About this task: Leave every picture out and give back the lines below from the first through the line that holds "left elbow: (152, 772)", exactly as written.

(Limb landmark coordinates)
★ ★ ★ ★

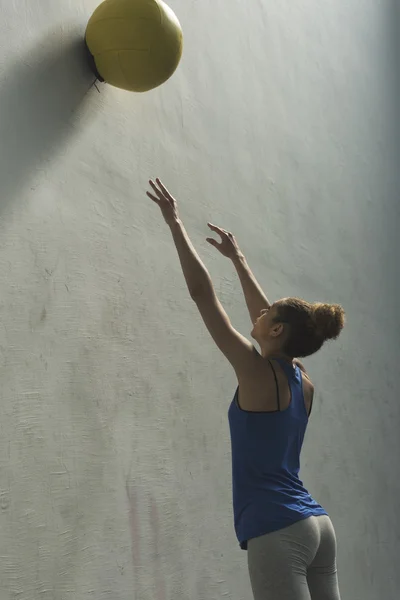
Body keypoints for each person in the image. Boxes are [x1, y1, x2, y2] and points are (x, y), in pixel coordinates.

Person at [146, 178, 344, 600]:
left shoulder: (257, 374)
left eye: (267, 314)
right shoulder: (301, 379)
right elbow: (275, 322)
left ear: (274, 329)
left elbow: (202, 295)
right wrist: (237, 259)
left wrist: (174, 222)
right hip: (318, 528)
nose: (257, 311)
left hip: (278, 529)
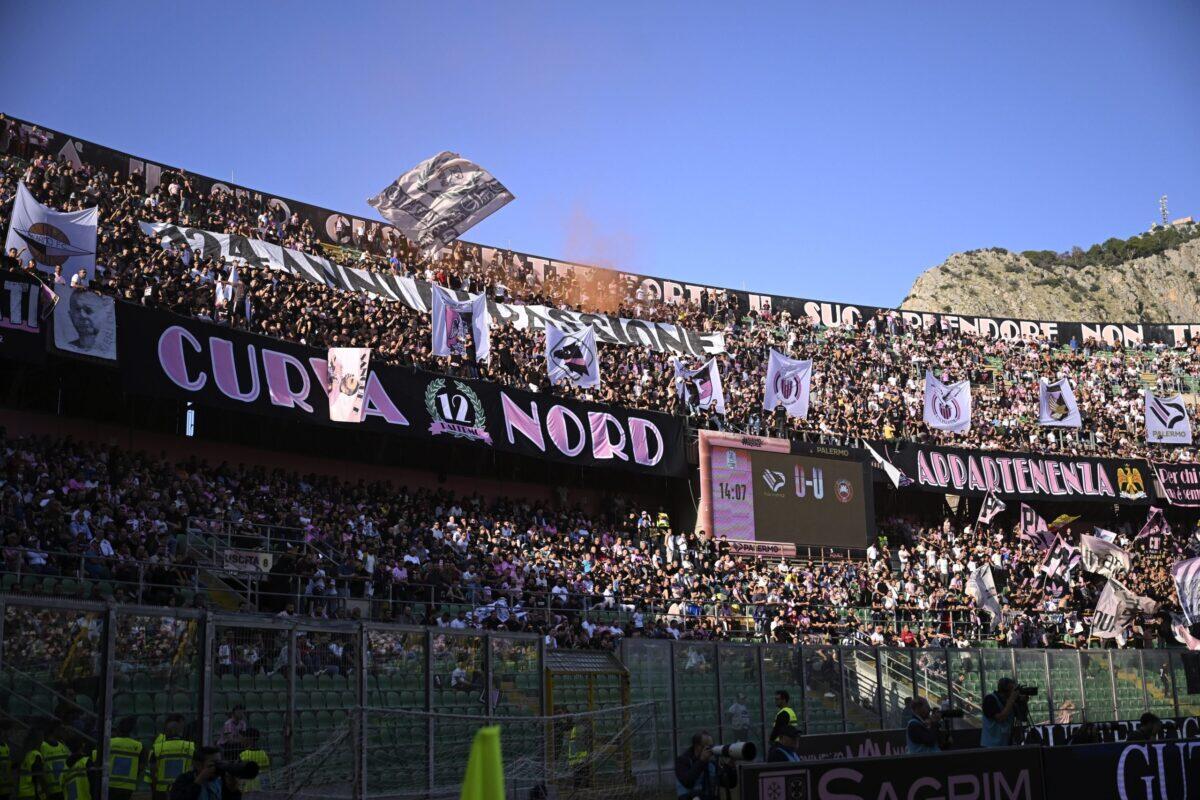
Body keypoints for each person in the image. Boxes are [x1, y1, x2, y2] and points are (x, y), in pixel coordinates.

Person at [674, 732, 736, 800]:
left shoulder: (712, 764)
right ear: (698, 746)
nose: (711, 750)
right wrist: (701, 761)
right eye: (708, 746)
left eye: (712, 746)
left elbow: (730, 784)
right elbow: (688, 782)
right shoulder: (682, 761)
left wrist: (731, 767)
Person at [146, 715, 195, 800]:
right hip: (183, 789)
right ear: (180, 731)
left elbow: (152, 772)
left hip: (162, 791)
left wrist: (154, 792)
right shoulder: (191, 746)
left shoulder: (157, 748)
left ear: (166, 732)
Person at [170, 746, 243, 800]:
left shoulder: (222, 781)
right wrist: (199, 780)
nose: (217, 767)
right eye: (213, 763)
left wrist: (233, 790)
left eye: (219, 762)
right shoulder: (185, 779)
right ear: (198, 765)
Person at [105, 716, 144, 799]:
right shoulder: (139, 746)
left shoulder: (109, 743)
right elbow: (141, 767)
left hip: (110, 785)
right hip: (128, 787)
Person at [981, 678, 1020, 747]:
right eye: (1012, 690)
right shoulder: (989, 699)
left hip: (1006, 743)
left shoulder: (1009, 701)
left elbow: (1021, 717)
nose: (1013, 692)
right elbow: (1000, 718)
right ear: (1006, 690)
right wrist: (1011, 700)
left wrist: (1022, 703)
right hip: (991, 745)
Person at [38, 727, 70, 800]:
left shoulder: (62, 746)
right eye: (60, 729)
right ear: (54, 731)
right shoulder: (42, 746)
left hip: (63, 788)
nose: (62, 731)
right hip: (51, 791)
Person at [15, 728, 45, 800]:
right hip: (32, 793)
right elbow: (39, 777)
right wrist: (46, 790)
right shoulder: (35, 755)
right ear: (38, 739)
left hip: (23, 793)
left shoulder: (26, 754)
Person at [237, 729, 269, 794]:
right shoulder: (265, 754)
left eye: (244, 737)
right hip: (263, 788)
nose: (241, 739)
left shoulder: (243, 755)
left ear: (249, 739)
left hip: (248, 789)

★ ★ ★ ★

Result of the exercise:
Body keypoints for each person in the image. Boxes are [x1, y1, x2, y2] and points are (x, y), in pixel coordinates.

Person at [146, 178, 344, 600]:
left shoulder: (257, 374)
left eye: (267, 314)
right shoulder: (301, 379)
right elbow: (275, 322)
left ear: (274, 329)
left elbow: (202, 295)
right wrist: (237, 259)
left wrist: (174, 222)
right hip: (318, 528)
nose: (257, 311)
left hip: (278, 529)
Body keypoints for each person in the image. Boxes are [x1, y1, x2, y2] and points are (x, y), in pixel coordinates.

Person at [674, 732, 736, 800]:
left shoulder: (712, 764)
right ear: (698, 746)
nose: (711, 750)
right wrist: (701, 761)
right eye: (708, 746)
left eye: (712, 746)
left elbow: (730, 784)
right elbow: (688, 782)
right shoulder: (682, 761)
left wrist: (731, 767)
Person at [146, 715, 195, 800]:
right hip: (183, 789)
right ear: (180, 731)
left elbow: (152, 772)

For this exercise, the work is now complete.